Source texts of formatted documents
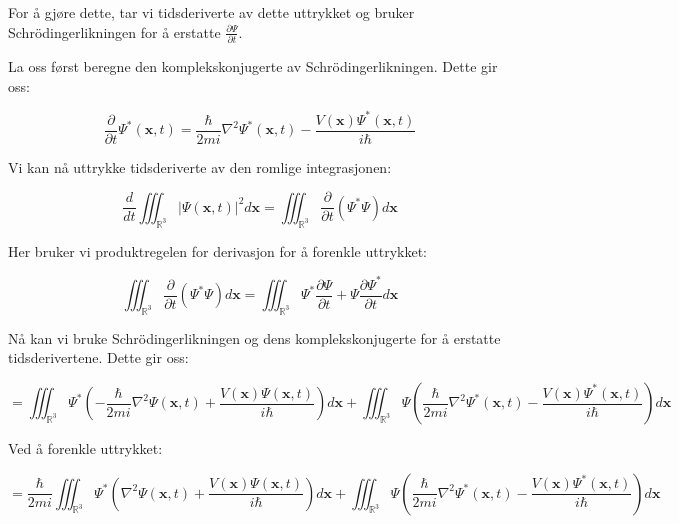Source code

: For å gjøre dette, tar vi tidsderiverte av dette uttrykket og bruker Schrödingerlikningen for å erstatte $\frac{\partial \Psi}{\partial t}$.

La oss først beregne den komplekskonjugerte av Schrödingerlikningen. Dette gir oss:

\begin{equation*}
    \frac{\partial}{\partial t}\Psi^*(\mathbf{x},t) = \frac{\hbar}{2mi}\nabla^2\Psi^*(\mathbf{x},t) - \frac{V(\mathbf{x})\Psi^*(\mathbf{x},t)}{i\hbar}
\end{equation*}

Vi kan nå uttrykke tidsderiverte av den romlige integrasjonen:

\begin{equation*}
    \frac{d}{dt} \iiint_{\mathbb{R}^{3}}|\Psi(\mathbf{x}, t)|^{2} d\mathbf{x} = \iiint_{\mathbb{R}^{3}} \frac{\partial}{\partial t} (\Psi^* \Psi) d\mathbf{x}
\end{equation*}

Her bruker vi produktregelen for derivasjon for å forenkle uttrykket:

\begin{equation*}
    \iiint_{\mathbb{R}^{3}} \frac{\partial}{\partial t} \left(\Psi^* \Psi \right) d\mathbf{x} = \iiint_{\mathbb{R}^{3}} \Psi^* \frac{\partial \Psi}{\partial t} + \Psi \frac{\partial \Psi^*}{\partial t} d\mathbf{x}
\end{equation*}

Nå kan vi bruke Schrödingerlikningen og dens komplekskonjugerte for å erstatte tidsderivertene. Dette gir oss:

\begin{equation*}
    = \iiint_{\mathbb{R}^{3}} \Psi^* \left(-\frac{\hbar}{2mi}\nabla^2\Psi(\mathbf{x},t) + \frac{V(\mathbf{x})\Psi(\mathbf{x},t)}{i\hbar}\right) d\mathbf{x} + \iiint_{\mathbb{R}^{3}} \Psi \left(\frac{\hbar}{2mi}\nabla^2\Psi^*(\mathbf{x},t) - \frac{V(\mathbf{x})\Psi^*(\mathbf{x},t)}{i\hbar}\right) d\mathbf{x}
\end{equation*}

Ved å forenkle uttrykket: 

\begin{equation*}
    =\frac{\hbar}{2mi} \iiint_{\mathbb{R}^{3}} \Psi^* \left(\nabla^2\Psi(\mathbf{x},t) + \frac{V(\mathbf{x})\Psi(\mathbf{x},t)}{i\hbar}\right) d\mathbf{x} + \iiint_{\mathbb{R}^{3}} \Psi \left(\frac{\hbar}{2mi}\nabla^2\Psi^*(\mathbf{x},t) - \frac{V(\mathbf{x})\Psi^*(\mathbf{x},t)}{i\hbar}\right) d\mathbf{x}
\end{equation*}

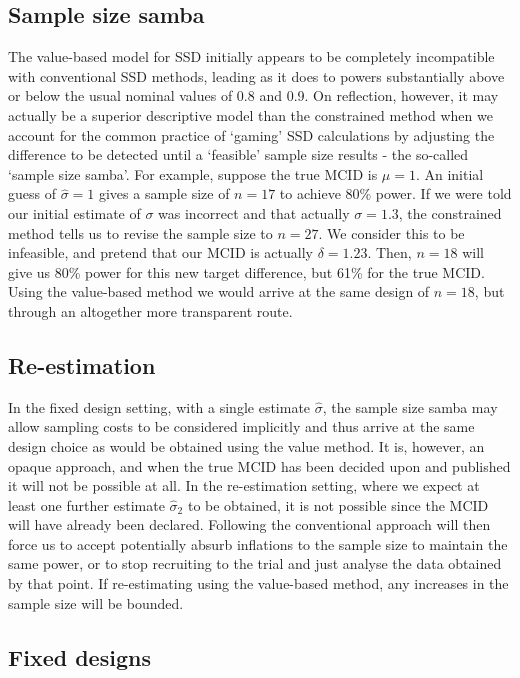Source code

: \documentclass[sagev]{sagej}
\begin{document}
\subsection{Sample size samba}

The value-based model for SSD initially appears to be completely incompatible with conventional SSD methods, leading as it does to powers substantially above or below the usual nominal values of 0.8 and 0.9. On reflection, however, it may actually be a superior descriptive model than the constrained method when we account for the common practice of `gaming' SSD calculations by adjusting the difference to be detected until a `feasible' sample size results - the so-called `sample size samba'. For example, suppose the true MCID is $\mu = 1$. An initial guess of $\hat{\sigma} = 1$ gives a sample size of $n = 17$ to achieve 80\% power. If we were told our initial estimate of $\sigma$ was incorrect and that actually $\sigma = 1.3$, the constrained method tells us to revise the sample size to $n = 27$. We consider this to be infeasible, and pretend that our MCID is actually $\delta = 1.23$. Then, $n = 18$ will give us 80\% power for this new target difference, but 61\% for the true MCID. Using the value-based method we would arrive at the same design of $n = 18$, but through an altogether more transparent route.

\subsection{Re-estimation}

In the fixed design setting, with a single estimate $\hat{\sigma}$, the sample size samba may allow sampling costs to be considered implicitly and thus arrive at the same design choice as would be obtained using the value method. It is, however, an opaque approach, and when the true MCID has been decided upon and published it will not be possible at all. In the re-estimation setting, where we expect at least one further estimate $\hat{\sigma}_2$ to be obtained, it is not possible since the MCID will have already been declared. Following the conventional approach will then force us to accept potentially absurb inflations to the sample size to maintain the same power, or to stop recruiting to the trial and just analyse the data obtained by that point. If re-estimating using the value-based method, any increases in the sample size will be bounded.

\subsection{Fixed designs}
\end{document}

§ YOUR INSTRUCTIONS
The records above are to be reproduced exactly; the pictures are to be left out.

§ TASK SOLUTION
Source code

: For å gjøre dette, tar vi tidsderiverte av dette uttrykket og bruker Schrödingerlikningen for å erstatte $\frac{\partial \Psi}{\partial t}$.

La oss først beregne den komplekskonjugerte av Schrödingerlikningen. Dette gir oss:

\begin{equation*}
    \frac{\partial}{\partial t}\Psi^*(\mathbf{x},t) = \frac{\hbar}{2mi}\nabla^2\Psi^*(\mathbf{x},t) - \frac{V(\mathbf{x})\Psi^*(\mathbf{x},t)}{i\hbar}
\end{equation*}

Vi kan nå uttrykke tidsderiverte av den romlige integrasjonen:

\begin{equation*}
    \frac{d}{dt} \iiint_{\mathbb{R}^{3}}|\Psi(\mathbf{x}, t)|^{2} d\mathbf{x} = \iiint_{\mathbb{R}^{3}} \frac{\partial}{\partial t} (\Psi^* \Psi) d\mathbf{x}
\end{equation*}

Her bruker vi produktregelen for derivasjon for å forenkle uttrykket:

\begin{equation*}
    \iiint_{\mathbb{R}^{3}} \frac{\partial}{\partial t} \left(\Psi^* \Psi \right) d\mathbf{x} = \iiint_{\mathbb{R}^{3}} \Psi^* \frac{\partial \Psi}{\partial t} + \Psi \frac{\partial \Psi^*}{\partial t} d\mathbf{x}
\end{equation*}

Nå kan vi bruke Schrödingerlikningen og dens komplekskonjugerte for å erstatte tidsderivertene. Dette gir oss:

\begin{equation*}
    = \iiint_{\mathbb{R}^{3}} \Psi^* \left(-\frac{\hbar}{2mi}\nabla^2\Psi(\mathbf{x},t) + \frac{V(\mathbf{x})\Psi(\mathbf{x},t)}{i\hbar}\right) d\mathbf{x} + \iiint_{\mathbb{R}^{3}} \Psi \left(\frac{\hbar}{2mi}\nabla^2\Psi^*(\mathbf{x},t) - \frac{V(\mathbf{x})\Psi^*(\mathbf{x},t)}{i\hbar}\right) d\mathbf{x}
\end{equation*}

Ved å forenkle uttrykket: 

\begin{equation*}
    =\frac{\hbar}{2mi} \iiint_{\mathbb{R}^{3}} \Psi^* \left(\nabla^2\Psi(\mathbf{x},t) + \frac{V(\mathbf{x})\Psi(\mathbf{x},t)}{i\hbar}\right) d\mathbf{x} + \iiint_{\mathbb{R}^{3}} \Psi \left(\frac{\hbar}{2mi}\nabla^2\Psi^*(\mathbf{x},t) - \frac{V(\mathbf{x})\Psi^*(\mathbf{x},t)}{i\hbar}\right) d\mathbf{x}
\end{equation*}

Source code

: \documentclass[sagev]{sagej}
\begin{document}
\subsection{Sample size samba}

The value-based model for SSD initially appears to be completely incompatible with conventional SSD methods, leading as it does to powers substantially above or below the usual nominal values of 0.8 and 0.9. On reflection, however, it may actually be a superior descriptive model than the constrained method when we account for the common practice of `gaming' SSD calculations by adjusting the difference to be detected until a `feasible' sample size results - the so-called `sample size samba'. For example, suppose the true MCID is $\mu = 1$. An initial guess of $\hat{\sigma} = 1$ gives a sample size of $n = 17$ to achieve 80\% power. If we were told our initial estimate of $\sigma$ was incorrect and that actually $\sigma = 1.3$, the constrained method tells us to revise the sample size to $n = 27$. We consider this to be infeasible, and pretend that our MCID is actually $\delta = 1.23$. Then, $n = 18$ will give us 80\% power for this new target difference, but 61\% for the true MCID. Using the value-based method we would arrive at the same design of $n = 18$, but through an altogether more transparent route.

\subsection{Re-estimation}

In the fixed design setting, with a single estimate $\hat{\sigma}$, the sample size samba may allow sampling costs to be considered implicitly and thus arrive at the same design choice as would be obtained using the value method. It is, however, an opaque approach, and when the true MCID has been decided upon and published it will not be possible at all. In the re-estimation setting, where we expect at least one further estimate $\hat{\sigma}_2$ to be obtained, it is not possible since the MCID will have already been declared. Following the conventional approach will then force us to accept potentially absurb inflations to the sample size to maintain the same power, or to stop recruiting to the trial and just analyse the data obtained by that point. If re-estimating using the value-based method, any increases in the sample size will be bounded.

\subsection{Fixed designs}
\end{document}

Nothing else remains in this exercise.